More and more frequently, though, I am seeing cases where the court is asked to divide marital debt that did not result in the acquisition of an asset. Some examples: Credit card debt for living expenses; credit card debt for a trip to Disney World; a loan to pay off pre-marital debts; or an IRA loan that paid a spouse’s credit card.
So what exactly is the state of Mississippi law vis a vis allocation of credit card debt in a divorce? Here are some cases that I think aptly set out the law on the point:
- “The courts of this state have consistently held that expenses incurred for the family, or due to the actions of a family member, are marital debt and should be treated as such on dissolution of the marriage.” Shoffner v.
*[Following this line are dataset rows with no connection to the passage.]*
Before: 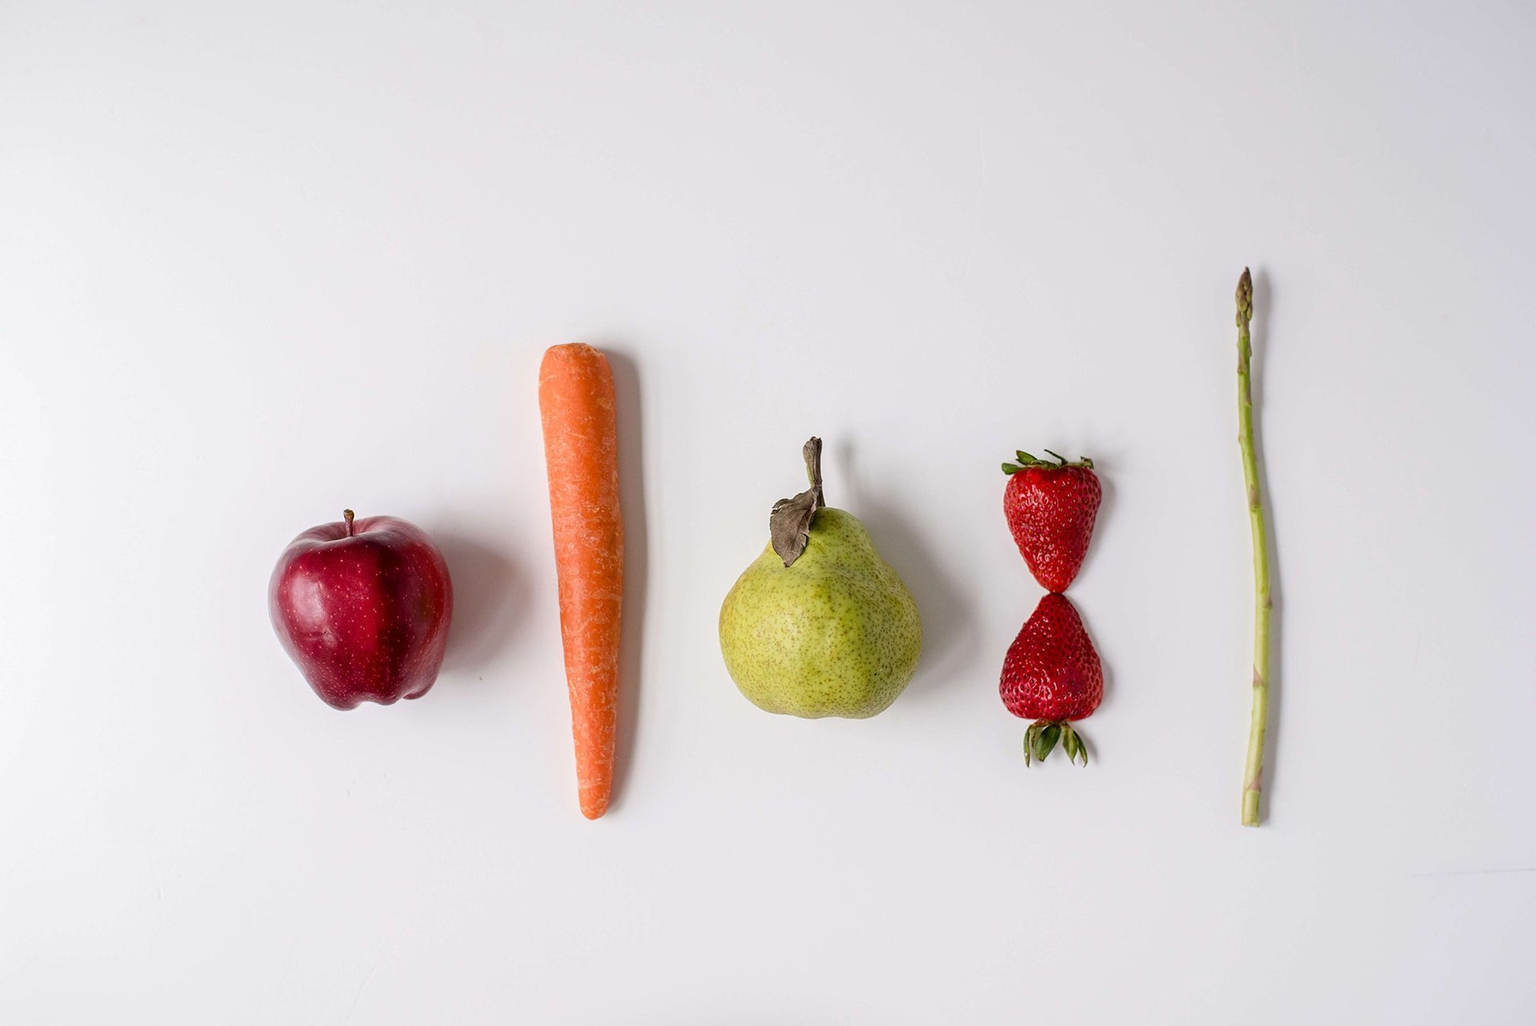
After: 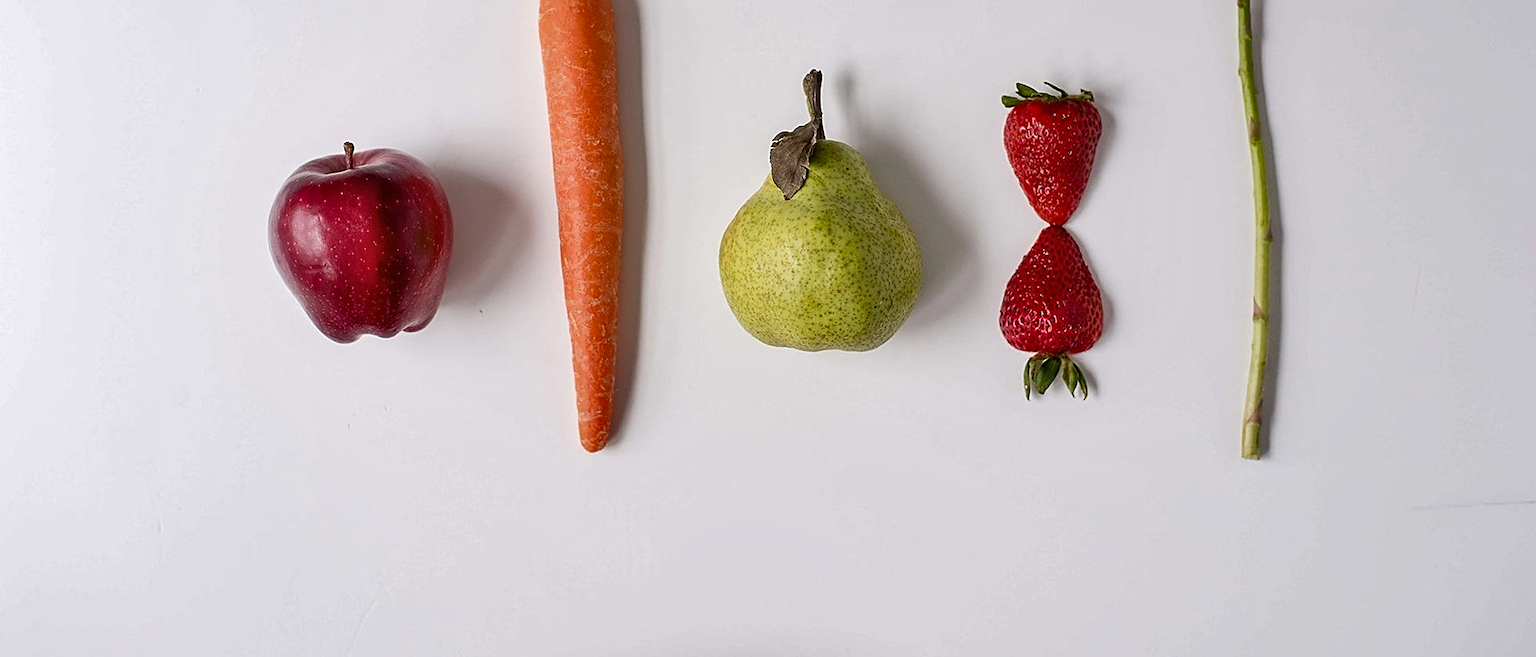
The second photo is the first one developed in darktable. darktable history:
sharpen: on, module defaults
shadows and highlights: soften with gaussian
crop and rotate: top 35.877%
contrast brightness saturation: contrast 0.007, saturation -0.052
Shoffner, 909 So.2d 1245, 1251 (Miss.App. 2005). In that case, the court affirmed the trial judge’s order that Mrs Shoffner pay $6,486.04 of marital credit card debt based on extensive lists, prepared and offered into evidence by Mr. Shoffner, showing expenditures for automobile maintenance, holiday gifts for the family, gasoline, meals for the family, and so on.
- In Turpin v. Turpin, 699 So.2d 560, 565 (Miss. 1997), the Mississippi Supreme Court upheld the chancellor’s order that each party pay one-half of the marital debt in the absence of evidence that the debt primarily benefitted one or the other.
- In Bullock v. Bullock, 699 So.2d 1205, 1212 (Miss. 1997), the court affirmed an order for the husband to pay the wife’s credit cards where they had been used to purchase a television, sheets and other household items for the marital dwelling, and to pay for two nights in a hotel when he locked her out of the house.
- In Harbit v. Harbit, 3 So.3d 156, 161 (Miss.App. 2009), the court of appeals upheld the chancellor’s order classifying the debt in the wife’s name on her vehicle as marital, since she had borrowed the money to pay household expenses during a period when the husband was unemployed.
- There is a presumption that all debt is marital, since there is a corollary presumption that all assets are marital. Horn v. Horn, 909 So.2d 1151, 1165 (Miss.App. 2005).
- The fact that the spending may have been unreasonable or out of control is not dispositive. Wasteful spending and negligence in financial affairs are factors that the chancellor may consider in dividing the marital estate, but they are not controlling. Prescott v. Prescott, 736 So.2d 409, 418 (Miss.App. 1999).
- Debts incurred by a spouse pursuing goals other than the general welfare of the marriage are considered separate, and not marital, debt. Garriga v. Garriga, 770 So.2d 978, 984 (Miss.App. 2000).
- Debt incurred to pay a spouse’s gambling debts is separate debt. Lowrey v. Lowrey, 25 So.3d 274, 289 (Miss. 2010).
- Debt incurred to pay off a party’s pre-marital debt should be classified as non-marital. Fitzgerald v. Fitzgerald, 914 So.2d 193, 197 (Miss.App. 2005).
- Post-separation debt to pay pre-separation obligations may be considered marital only if there is adequate evidence to support a finding that the underlying debts were, in fact, marital. Phillips v. Phillips, 45 So.3d 684, 698-99 (Miss.App. 2010).
- In making a determination of how to allocate the marital debt, the court has to apply the Ferguson factors. Pulliam v. Smith, 872 So.2d 790, 796 (Miss.App. 2004).
- In Gambrell, v. Gambrell, 650 So.2d 517, 522 (Miss. 1995), the court said that “The liabilities as well as the assets of the parties must be taken into consideration when the chancellor effects an equitable distribution of marital [assets] and any other relief that may be appropriate such as alimony or child support.”
So, in a nutshell, our law is that the debts that are clearly for the benefit of the household are debts that the court should assign to one or both parties, according to the equitable principles laid out in Ferguson.
For my part, I question the wisdom of treating marital debt for living expenses the same way we do assets, but that’s the subject of another post. For now, as they say, it is what it is.